Our modern preoccupation with food intolerances is striking. Throughout history, societies have directed large-scale intolerance toward other groups of people; today, however, many individuals report that certain foods make them feel unwell. Often these claims lack robust scientific evidence, yet they are influencing what we buy and how products are are presented on supermarket shelves.
It’s unclear whether future generations will view this moment—together with the broader wellness movement—as a meaningful shift in how we think about food, or simply as a fleeting, unscientific trend.
The “Cult” of Wellness
Wellness attracts skepticism. Critics frequently target bloggers and influencers who promote health benefits despite having little formal nutrition training. Some, like Ella Woodward, describe life-improving changes after altering their diets. Faced with medical uncertainty, they share their experiences online, and their personal stories can attract large followings.
Popularity in these cases isn’t necessarily manufactured by the blogger; it emerges because readers resonate with the voice and the experiences being shared. In countries where free expression is protected, a wide range of food perspectives can find an audience online. The popularity of these voices often says more about public interests and concerns than it does about the individuals themselves.
Numbers, Facts, and Lived Experience
Some critics insist that only what can be proven with data is real. That stance is limiting. Not every human experience lends itself to neat graphs or laboratory measures. Mental health, for example, resisted clear quantitative measures for a long time despite being real and consequential. Insisting that only scientifically quantified phenomena count dismisses a vast realm of lived experience.

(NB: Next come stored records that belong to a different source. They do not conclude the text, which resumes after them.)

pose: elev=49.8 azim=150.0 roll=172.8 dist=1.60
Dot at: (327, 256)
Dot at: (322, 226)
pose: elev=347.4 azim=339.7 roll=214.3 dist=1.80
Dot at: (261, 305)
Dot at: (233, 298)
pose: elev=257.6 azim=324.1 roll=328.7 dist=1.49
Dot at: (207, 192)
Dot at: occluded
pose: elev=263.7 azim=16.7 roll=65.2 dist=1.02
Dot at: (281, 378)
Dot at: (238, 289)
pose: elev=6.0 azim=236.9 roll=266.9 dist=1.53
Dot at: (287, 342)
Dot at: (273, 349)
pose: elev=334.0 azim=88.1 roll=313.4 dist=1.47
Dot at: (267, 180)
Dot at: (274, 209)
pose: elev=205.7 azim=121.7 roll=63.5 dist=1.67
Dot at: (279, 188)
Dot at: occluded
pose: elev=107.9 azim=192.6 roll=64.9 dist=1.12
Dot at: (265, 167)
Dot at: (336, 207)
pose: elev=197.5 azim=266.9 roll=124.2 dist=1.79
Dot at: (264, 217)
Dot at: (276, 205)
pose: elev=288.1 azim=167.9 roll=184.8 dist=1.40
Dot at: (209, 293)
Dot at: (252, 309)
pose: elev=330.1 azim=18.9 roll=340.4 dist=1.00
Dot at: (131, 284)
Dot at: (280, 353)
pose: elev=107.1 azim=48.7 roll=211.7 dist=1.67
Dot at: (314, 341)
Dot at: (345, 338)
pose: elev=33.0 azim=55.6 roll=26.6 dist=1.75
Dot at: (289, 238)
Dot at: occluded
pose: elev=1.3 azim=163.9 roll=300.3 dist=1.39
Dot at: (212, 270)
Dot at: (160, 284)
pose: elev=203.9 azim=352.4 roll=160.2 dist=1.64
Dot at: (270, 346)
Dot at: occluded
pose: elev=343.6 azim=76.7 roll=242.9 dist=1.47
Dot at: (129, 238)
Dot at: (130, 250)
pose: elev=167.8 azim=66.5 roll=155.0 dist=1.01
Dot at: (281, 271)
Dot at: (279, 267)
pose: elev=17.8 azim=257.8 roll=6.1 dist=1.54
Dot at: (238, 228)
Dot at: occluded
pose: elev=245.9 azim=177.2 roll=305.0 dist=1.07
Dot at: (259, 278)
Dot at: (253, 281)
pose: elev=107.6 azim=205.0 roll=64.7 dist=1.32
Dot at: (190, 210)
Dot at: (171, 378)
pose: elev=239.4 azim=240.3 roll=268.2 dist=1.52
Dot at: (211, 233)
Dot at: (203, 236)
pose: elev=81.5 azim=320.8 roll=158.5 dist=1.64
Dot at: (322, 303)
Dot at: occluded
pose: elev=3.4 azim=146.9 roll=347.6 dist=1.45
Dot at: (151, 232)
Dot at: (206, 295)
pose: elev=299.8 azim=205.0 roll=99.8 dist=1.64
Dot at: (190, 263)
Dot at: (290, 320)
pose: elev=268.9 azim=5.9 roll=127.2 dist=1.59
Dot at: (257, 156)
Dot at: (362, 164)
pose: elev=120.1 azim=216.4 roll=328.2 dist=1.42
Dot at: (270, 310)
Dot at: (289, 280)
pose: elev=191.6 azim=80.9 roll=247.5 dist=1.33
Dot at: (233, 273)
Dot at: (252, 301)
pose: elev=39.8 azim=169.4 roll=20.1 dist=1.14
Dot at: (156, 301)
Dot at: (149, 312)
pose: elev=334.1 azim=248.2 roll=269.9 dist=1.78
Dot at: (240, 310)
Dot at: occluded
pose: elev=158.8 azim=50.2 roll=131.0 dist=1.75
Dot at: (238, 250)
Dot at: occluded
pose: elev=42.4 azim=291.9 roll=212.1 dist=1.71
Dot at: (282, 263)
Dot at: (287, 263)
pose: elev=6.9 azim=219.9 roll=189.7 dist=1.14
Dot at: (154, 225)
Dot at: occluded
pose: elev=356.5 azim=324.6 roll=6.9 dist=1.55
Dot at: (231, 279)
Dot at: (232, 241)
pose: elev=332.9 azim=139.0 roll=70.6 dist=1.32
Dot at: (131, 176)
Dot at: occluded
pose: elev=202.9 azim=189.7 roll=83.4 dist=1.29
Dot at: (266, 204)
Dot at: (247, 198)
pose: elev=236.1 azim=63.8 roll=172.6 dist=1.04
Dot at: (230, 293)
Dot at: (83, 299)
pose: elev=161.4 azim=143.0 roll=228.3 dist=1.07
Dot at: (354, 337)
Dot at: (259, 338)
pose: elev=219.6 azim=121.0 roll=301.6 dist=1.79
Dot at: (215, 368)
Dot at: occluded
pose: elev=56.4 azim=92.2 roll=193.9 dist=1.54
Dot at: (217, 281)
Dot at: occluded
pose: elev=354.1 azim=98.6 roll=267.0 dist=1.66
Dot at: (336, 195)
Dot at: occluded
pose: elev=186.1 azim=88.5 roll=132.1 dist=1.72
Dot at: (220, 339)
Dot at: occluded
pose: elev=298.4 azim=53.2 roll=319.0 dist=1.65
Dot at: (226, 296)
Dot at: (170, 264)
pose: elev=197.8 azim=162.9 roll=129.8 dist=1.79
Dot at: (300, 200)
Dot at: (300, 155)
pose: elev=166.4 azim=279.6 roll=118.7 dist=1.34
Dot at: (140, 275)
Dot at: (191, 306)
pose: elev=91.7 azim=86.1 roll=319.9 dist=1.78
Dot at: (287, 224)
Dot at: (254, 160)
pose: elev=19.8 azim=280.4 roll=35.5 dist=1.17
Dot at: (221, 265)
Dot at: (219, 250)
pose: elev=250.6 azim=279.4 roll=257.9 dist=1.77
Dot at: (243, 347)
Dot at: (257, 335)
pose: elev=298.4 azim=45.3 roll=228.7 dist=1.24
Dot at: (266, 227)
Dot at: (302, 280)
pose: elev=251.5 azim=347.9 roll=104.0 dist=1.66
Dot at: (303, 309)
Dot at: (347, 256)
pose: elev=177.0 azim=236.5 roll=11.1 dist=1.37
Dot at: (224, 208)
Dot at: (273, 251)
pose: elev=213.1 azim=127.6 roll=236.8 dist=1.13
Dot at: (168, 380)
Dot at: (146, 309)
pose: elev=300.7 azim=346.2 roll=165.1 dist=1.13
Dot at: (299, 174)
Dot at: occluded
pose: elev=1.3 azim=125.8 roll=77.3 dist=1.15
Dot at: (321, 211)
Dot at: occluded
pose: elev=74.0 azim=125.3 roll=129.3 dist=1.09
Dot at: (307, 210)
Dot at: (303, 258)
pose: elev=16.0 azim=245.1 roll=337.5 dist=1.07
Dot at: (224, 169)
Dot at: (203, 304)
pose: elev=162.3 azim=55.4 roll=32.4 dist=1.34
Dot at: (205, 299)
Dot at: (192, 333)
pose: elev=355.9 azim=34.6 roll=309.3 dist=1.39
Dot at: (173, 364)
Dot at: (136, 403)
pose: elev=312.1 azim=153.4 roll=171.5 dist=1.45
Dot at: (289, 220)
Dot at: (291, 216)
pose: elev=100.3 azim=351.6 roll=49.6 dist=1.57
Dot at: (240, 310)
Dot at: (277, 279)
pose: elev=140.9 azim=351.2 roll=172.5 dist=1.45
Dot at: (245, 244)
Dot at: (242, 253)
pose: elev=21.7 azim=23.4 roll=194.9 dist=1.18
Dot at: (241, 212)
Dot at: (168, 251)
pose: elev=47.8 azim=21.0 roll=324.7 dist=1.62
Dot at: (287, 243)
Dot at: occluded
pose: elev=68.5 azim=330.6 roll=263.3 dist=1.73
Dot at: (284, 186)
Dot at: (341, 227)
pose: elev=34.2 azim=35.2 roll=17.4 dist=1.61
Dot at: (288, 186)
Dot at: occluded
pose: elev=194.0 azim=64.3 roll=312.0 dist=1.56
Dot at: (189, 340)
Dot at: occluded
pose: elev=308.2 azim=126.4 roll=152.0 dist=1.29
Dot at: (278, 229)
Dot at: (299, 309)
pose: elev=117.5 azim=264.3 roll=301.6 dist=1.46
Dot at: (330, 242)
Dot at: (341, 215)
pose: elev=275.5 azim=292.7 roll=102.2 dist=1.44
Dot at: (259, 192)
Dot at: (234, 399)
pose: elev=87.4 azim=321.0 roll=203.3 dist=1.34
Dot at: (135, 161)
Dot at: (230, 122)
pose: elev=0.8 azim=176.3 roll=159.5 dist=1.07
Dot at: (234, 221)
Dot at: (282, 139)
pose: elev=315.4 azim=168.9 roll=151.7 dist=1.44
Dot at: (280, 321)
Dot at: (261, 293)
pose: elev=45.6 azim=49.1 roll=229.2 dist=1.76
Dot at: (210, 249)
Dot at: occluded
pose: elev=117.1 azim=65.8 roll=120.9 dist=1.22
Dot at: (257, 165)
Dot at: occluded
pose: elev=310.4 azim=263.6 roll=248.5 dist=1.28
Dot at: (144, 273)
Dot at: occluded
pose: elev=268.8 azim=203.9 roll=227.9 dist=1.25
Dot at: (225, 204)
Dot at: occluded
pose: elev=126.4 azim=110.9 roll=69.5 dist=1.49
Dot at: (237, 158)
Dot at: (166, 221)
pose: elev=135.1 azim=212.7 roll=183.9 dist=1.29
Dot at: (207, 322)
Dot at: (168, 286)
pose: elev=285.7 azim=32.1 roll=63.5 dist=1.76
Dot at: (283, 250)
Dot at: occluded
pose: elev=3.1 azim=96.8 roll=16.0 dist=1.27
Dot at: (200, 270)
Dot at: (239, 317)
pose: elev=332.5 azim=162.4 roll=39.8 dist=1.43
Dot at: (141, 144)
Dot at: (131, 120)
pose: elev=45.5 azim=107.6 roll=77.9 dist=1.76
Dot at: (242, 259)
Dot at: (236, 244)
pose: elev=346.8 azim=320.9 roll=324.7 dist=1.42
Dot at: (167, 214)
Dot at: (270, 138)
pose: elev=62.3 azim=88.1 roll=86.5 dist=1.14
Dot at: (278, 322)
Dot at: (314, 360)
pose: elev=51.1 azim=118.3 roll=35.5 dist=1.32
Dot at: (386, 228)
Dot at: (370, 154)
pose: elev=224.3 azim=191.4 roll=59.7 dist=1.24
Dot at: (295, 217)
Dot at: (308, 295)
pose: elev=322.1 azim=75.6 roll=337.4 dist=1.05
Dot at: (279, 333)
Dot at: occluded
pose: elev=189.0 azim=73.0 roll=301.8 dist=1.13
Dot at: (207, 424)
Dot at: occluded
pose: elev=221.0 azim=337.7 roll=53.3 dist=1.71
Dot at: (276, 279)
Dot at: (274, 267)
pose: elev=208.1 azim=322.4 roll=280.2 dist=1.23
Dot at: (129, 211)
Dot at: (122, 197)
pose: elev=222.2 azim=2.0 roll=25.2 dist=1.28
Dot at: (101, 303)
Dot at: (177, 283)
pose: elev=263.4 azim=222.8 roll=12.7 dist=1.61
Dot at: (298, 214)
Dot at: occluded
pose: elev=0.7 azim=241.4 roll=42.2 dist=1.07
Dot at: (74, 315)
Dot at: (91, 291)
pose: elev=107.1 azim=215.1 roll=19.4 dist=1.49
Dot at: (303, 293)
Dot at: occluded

Scientific validation usually follows, rather than precedes, widespread human observation. The study of consciousness and subjective experience remains in its infancy; to wait for complete scientific proof before listening to people’s reports is to adopt a closed mindset.
Food Intolerance and Criticism
What frustrates me is the intolerance directed at people who adopt wellness or “free-from” diets. Dismissing these choices simply because they lack a formal medical diagnosis ignores the importance of personal preference and embodied experience. When people share that a particular diet improves their quality of life, it’s worth paying attention to those accounts rather than reflexively rejecting them.
My own experience illustrates this. A few years ago I tried baking with spelt because others recommended it. The experiment became a preference: spelt simply made me feel better than conventional wheat. That decision wasn’t based on studies or charts but on how I felt after eating it. Conversely, dairy has long made me feel unwell—so much so that I avoid a large glass of milk because it consistently makes me sick. I don’t need a lab report to understand that my body reacts negatively.

Emotion and the Body
Recent reading about the connection between emotions and physical sensations has deepened my appreciation for why diet can be so personal. Researchers such as Candice Pert explored how emotions are experienced throughout the body, not just in the brain. Neurotransmitters and neuropeptide receptors are distributed widely—including along the spine and in the gut—so emotional states can produce physical sensations in multiple places.
The notion that personality traits or emotional styles can influence susceptibility to certain illnesses—the so-called “disease-prone personality”—has been investigated and, in some cases, quantified. These findings underscore that emotions and bodily health are intertwined, and food, which strongly affects both mood and physiology, is part of that complex picture.
Moving Forward
Dismissing food intolerance and wellness movements as nonsense because they lack immediate scientific proof is counterproductive. Personal feelings—sadness, discomfort, relief—exist even when they can’t be plotted on a chart, and those feelings can affect physical health. The relationship between food, emotion, and long-term wellbeing is complex and not yet fully understood.
What matters is that people feel strongly about these issues. The popularity of wellness and free-from diets reveals important shifts in how many of us perceive food. Rather than attacking or ignoring those shifts, we should investigate and listen. There is insight to be gained from people’s experiences, and engaging thoughtfully will help us better understand the evolving role food plays in health and daily life.